Subtract $ \dfrac{4}{x+3} $ from $ \dfrac{x}{x+1} $ to get $ \dfrac{ \color{purple}{ x^2-x-4 } }{ x^2+4x+3 }$.

To subtract raitonal expressions, both fractions must have the same denominator.
We can create a common denominator by multiplying the first fraction by $ \color{blue}{ x+3 }$ and the second by $\color{blue}{ x+1 }$.
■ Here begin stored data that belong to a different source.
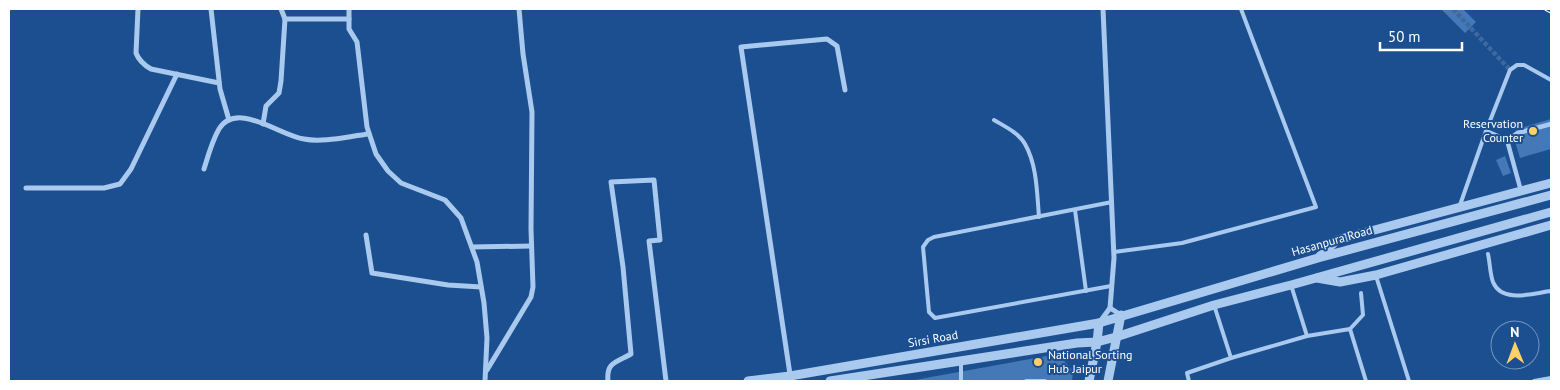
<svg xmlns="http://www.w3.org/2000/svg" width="1560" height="390" font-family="'PT Sans',sans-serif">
	<rect width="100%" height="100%" fill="#1b4f8f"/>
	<!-- building -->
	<g fill="#4478b7">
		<polygon points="1441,9 1463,9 1476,22 1465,33"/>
		<polygon points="1551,119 1551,149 1520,158 1513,135 1517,129"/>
		<polygon points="1505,156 1511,173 1503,176 1496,160"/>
		<polygon points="1058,354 1073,371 1072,381 909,381"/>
	</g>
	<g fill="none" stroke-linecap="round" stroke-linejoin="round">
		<!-- pedestrian-tunnel -->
		<polyline stroke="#3d69a0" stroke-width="4.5" stroke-dasharray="4.5 2" stroke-linecap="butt" points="1453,9 1510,70"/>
		<!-- service -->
		<g stroke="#a9c9ee" stroke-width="4">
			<path d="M994 120C1004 126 1019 133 1025 144 1037 165 1037 193 1039 217"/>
			<polyline points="1460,205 1486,131 1510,70 1517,65 1524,65 1551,80"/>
			<polyline points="1075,210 1086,291"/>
			<polyline points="1114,252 1182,243 1316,207 1241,9"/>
			<path d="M1488 254C1490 263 1490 274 1493 282 1502 304 1534 293 1551 291"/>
			<polyline points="1376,276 1409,381"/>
			<polyline points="1111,286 935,318 929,312 923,247 928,240 934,237 1112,202"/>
			<polyline points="1214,305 1231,358"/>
			<polyline points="1350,329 1363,315 1361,293"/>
			<polyline points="1307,336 1350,329 1366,381"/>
			<polyline points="961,381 961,361"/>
			<polyline points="1026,381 1045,381"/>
			<polyline points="1189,381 1187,373 1231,358 1307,336 1291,285"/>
			<polyline points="1534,381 1551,378"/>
		</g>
		<!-- pedestrian -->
		<g stroke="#a9c9ee" stroke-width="4.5">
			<polyline points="1486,131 1507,140 1521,191"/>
			<polyline points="1507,140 1518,133 1551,124"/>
		</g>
		<!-- minor -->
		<g stroke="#a9c9ee" stroke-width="5">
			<path d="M138 9 136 53C139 61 144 65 151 69L219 83"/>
			<polyline points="211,9 220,89 229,120"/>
			<polyline points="349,9 349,29 357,42 367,127 376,154 388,171 401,183 445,200 461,218 477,262 484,303 487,338 485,381"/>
			<polyline points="1103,9 1114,258 1110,308"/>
			<polyline points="285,19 349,19"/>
			<polyline points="263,124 266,106 279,93 281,81 285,19 281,9"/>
			<path d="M204 169C208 156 212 141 219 129 237 100 280 136 304 139 323 143 350 136 369 134"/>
			<polyline points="26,188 104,188 120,184 131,169 177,74"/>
			<polyline points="366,235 372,273 448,285 481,287"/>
			<polyline points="472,247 531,246"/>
			<polyline points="1099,323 1110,308 1121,315"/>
			<polyline points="487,370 531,297 533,287 531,229 532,112 523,54 519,9"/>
			<path d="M608 381C606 362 617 362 631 354L623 267 611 182 654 180 660 240 649 241 666 381"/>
			<polyline points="791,381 741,47 827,39 837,46 845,90"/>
		</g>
		<!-- tertiary -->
		<g stroke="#a9c9ee" stroke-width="9">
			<polyline points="1320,256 1337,240 1551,183"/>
			<polyline points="1317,278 1340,282 1376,275 1551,225"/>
			<polyline points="748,381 790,376 1099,323 1318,258 1551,195"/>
			<polyline points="830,381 1077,343 1097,342 1116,337 1214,305 1291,285 1551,212"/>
			<polyline points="1089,381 1097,342 1099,323"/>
			<polyline points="1108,381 1121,315"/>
		</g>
		<defs>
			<polyline id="rail" points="1547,9 1551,11"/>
		</defs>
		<!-- rail casing -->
		<use href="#rail" stroke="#fff" stroke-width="5"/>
		<!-- rail -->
		<use href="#rail" stroke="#1b4f8f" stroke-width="3" stroke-dasharray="9" stroke-linecap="butt"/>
	</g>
	<!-- markers -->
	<g fill="#ffd166" stroke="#1b4f8f" stroke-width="2">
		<circle cx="1533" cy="131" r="5"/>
		<circle cx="1038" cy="362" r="5"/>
	</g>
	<g text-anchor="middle" stroke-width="4" stroke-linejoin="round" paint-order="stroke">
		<!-- poi labels -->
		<g font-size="12" fill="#fff" stroke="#1b4f8f" text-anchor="end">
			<text x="1523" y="128">Reservation<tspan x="1523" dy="14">Counter</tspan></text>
			<text x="1048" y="359" text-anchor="start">National Sorting<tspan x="1048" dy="14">Hub Jaipur</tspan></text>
		</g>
		<!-- street labels -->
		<g font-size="12" fill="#fff" stroke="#1b4f8f">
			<text transform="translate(1332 241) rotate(-16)" y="4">Hasanpura Road</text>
			<text transform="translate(933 339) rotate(-10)" y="4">Sirsi Road</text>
		</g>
	</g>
	<!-- border -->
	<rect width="1560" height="390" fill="none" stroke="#ffffff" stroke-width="20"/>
	<!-- north arrow -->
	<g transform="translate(1515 345) rotate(359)"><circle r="24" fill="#1b4f8f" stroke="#7695bc"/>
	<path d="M0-4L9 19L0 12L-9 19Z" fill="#ffd166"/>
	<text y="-8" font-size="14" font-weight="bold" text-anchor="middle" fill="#ffffff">N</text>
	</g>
	<!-- scale -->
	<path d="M1380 42v8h82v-8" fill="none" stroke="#ffffff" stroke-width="2.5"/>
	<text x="1388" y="42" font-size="15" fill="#ffffff" stroke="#1b4f8f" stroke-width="4" paint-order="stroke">50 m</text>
</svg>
$$ \begin{aligned} \frac{x}{x+1} - \frac{4}{x+3} & = \frac{ x \cdot \color{blue}{ \left( x+3 \right) }}{ \left( x+1 \right) \cdot \color{blue}{ \left( x+3 \right) }} - \frac{ 4 \cdot \color{blue}{ \left( x+1 \right) }}{ \left( x+3 \right) \cdot \color{blue}{ \left( x+1 \right) }} = \\[1ex] &=\frac{ \color{purple}{ x^2+3x } }{ x^2+3x+x+3 } - \frac{ \color{purple}{ 4x+4 } }{ x^2+3x+x+3 }=\frac{ \color{purple}{ x^2+3x - \left( 4x+4 \right) } }{ x^2+4x+3 } = \\[1ex] &=\frac{ \color{purple}{ x^2-x-4 } }{ x^2+4x+3 } \end{aligned} $$